Encouragées par le silence complice ou la bienveillance du gouvernement congolais, les autorités municipales  s’obstinent à détourner les fonds destinés à équiper et à moderniser la ville avec des moyens urbains de lutte contre l’insalubrité.

L’illusion d’un changement, avec le pouvoir actuel, s’est vite évanouie. Personne n’est dupe, le Congo reste arc-bouté sur les pratiques anciennes de corruption, de pillage, de détournement de fonds et surtout d’une absence criarde de politique de création d’emploi pour l’amélioration de l’environnement immédiat des congolais.

L’idée qui consiste d’ouvrir grand les portes d’un débat sur l’insalubrité à Brazzaville fait peur aux responsables municipaux. Pourtant, il offrirait une plate-forme nationale à des jeunes candidats pour faire des propositions de sortie de crise face à ce dilemme.  L’ambition politique d’un tel débat va au-delà de tout intérêt personnel.

Le paysage désolant et affligeant qu’offrent tous les marchés de Brazzaville ne laisse pourtant plus le moindre doute possible sur la nécessité de nettoyer Brazzaville à fond, ou « au karcher » comme dirait l’autre. Pourtant l’on s’offusque pas de construire des somptueuses villas côtoyant les immondices et autres ordures alors que l’insalubrité a atteint des limites inacceptables.

Avec le mauvais état des routes qui rend difficile la circulation et les tas d’immondices qui se forment ici et là, c’est la croix et la bannière pour les Brazzavillois.
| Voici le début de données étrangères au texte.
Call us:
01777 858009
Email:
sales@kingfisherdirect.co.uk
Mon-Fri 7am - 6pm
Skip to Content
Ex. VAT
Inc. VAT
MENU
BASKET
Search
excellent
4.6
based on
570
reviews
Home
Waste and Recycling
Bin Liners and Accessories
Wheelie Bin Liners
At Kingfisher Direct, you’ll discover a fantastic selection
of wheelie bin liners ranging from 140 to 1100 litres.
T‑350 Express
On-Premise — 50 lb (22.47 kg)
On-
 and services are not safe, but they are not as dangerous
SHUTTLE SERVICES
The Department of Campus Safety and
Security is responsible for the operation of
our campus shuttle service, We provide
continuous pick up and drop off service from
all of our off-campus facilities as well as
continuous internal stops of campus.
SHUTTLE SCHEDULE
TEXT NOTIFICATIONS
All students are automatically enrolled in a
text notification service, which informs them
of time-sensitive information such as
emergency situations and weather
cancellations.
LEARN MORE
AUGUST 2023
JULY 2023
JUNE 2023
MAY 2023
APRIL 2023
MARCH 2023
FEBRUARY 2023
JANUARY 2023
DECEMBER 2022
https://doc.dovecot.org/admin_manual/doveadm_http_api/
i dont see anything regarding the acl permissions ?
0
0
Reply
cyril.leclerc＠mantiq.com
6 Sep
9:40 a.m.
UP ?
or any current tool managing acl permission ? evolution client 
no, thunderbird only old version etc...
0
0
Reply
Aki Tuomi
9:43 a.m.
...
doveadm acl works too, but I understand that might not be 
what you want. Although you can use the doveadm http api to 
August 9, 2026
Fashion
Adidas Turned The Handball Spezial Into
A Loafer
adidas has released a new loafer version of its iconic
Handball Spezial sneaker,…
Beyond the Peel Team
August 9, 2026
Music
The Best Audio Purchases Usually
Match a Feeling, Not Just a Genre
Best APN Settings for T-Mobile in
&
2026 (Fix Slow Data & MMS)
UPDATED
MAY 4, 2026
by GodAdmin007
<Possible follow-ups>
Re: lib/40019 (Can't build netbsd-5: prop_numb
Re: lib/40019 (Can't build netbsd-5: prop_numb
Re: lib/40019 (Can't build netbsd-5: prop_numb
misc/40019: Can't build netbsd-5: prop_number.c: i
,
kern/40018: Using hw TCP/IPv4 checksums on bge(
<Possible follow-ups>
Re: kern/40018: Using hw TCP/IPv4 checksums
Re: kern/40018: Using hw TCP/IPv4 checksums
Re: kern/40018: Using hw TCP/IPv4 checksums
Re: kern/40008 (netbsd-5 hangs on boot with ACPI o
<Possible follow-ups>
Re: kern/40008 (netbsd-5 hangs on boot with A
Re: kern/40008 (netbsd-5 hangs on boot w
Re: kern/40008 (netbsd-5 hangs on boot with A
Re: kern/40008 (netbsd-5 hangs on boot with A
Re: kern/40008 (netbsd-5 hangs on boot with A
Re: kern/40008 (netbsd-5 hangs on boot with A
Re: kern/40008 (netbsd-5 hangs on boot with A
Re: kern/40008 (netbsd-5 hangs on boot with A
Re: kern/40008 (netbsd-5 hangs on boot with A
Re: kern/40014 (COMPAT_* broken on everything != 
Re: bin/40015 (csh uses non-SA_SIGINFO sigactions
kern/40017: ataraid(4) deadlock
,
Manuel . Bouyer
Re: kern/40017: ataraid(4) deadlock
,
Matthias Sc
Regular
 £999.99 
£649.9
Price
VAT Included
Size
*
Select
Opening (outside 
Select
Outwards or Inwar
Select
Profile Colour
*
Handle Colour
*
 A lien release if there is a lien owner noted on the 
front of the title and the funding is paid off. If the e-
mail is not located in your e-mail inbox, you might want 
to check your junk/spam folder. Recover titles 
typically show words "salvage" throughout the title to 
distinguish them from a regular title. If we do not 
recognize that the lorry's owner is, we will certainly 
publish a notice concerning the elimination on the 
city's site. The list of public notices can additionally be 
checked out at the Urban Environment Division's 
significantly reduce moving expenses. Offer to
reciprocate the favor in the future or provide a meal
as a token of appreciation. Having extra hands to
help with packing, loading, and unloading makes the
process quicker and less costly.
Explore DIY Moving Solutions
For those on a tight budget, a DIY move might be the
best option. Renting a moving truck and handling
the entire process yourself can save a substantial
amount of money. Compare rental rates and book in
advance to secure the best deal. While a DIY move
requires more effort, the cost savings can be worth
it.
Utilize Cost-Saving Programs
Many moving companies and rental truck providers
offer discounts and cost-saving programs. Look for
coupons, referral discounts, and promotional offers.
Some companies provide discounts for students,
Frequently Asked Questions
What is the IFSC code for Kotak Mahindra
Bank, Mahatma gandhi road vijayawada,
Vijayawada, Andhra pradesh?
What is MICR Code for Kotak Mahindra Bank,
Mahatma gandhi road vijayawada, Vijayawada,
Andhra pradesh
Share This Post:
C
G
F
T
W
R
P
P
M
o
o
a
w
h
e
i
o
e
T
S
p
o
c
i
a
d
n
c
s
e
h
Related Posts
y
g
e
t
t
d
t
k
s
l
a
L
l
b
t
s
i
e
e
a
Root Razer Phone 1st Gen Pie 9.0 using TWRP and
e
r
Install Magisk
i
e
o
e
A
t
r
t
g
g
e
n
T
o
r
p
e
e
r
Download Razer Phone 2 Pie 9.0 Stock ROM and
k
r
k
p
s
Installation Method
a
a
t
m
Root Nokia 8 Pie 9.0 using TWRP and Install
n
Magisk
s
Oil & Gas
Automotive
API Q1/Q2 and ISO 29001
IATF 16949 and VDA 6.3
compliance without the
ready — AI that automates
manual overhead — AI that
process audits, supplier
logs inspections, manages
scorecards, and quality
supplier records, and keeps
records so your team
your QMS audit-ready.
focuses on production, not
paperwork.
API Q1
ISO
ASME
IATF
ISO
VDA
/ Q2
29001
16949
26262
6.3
Tout cela pour dire qu’un système verrouillé qui s’obstine dans ses errances ne peut profiter pleinement de la contribution de chacun. Une ploutocratie de cancres  a succédé à notre démocratie, et notre société ne pourra réellement changer que lorsque ses propres contradictions l’auront amenée mécaniquement au bord du gouffre. Face à ce constat, deux choix s’imposent. Le premier consiste à être le chantre inconditionnel du système, et à l’approuver aveuglément dans ses moindres faits et gestes, sous prétexte que c’est en son sein que l’on est né et que l’on ne connaît pas de meilleur ordre des choses. Le deuxième implique de défendre des valeurs, d’être objectif et critique vis-à-vis de tout ce qu’une société propose. J’opte pour ce dernier choix, avec la conviction qu’il s’agit de la position la plus patriote tandis que la première est lâche et imbécile, que c’est avec la généralisation d’un tel état d’esprit qu’une nouvelle donne peut être lancée, et que la réalité de la liberté et du respect des droits de l’homme puisse alors attribuer toute sa beauté à un nouveau système émergent.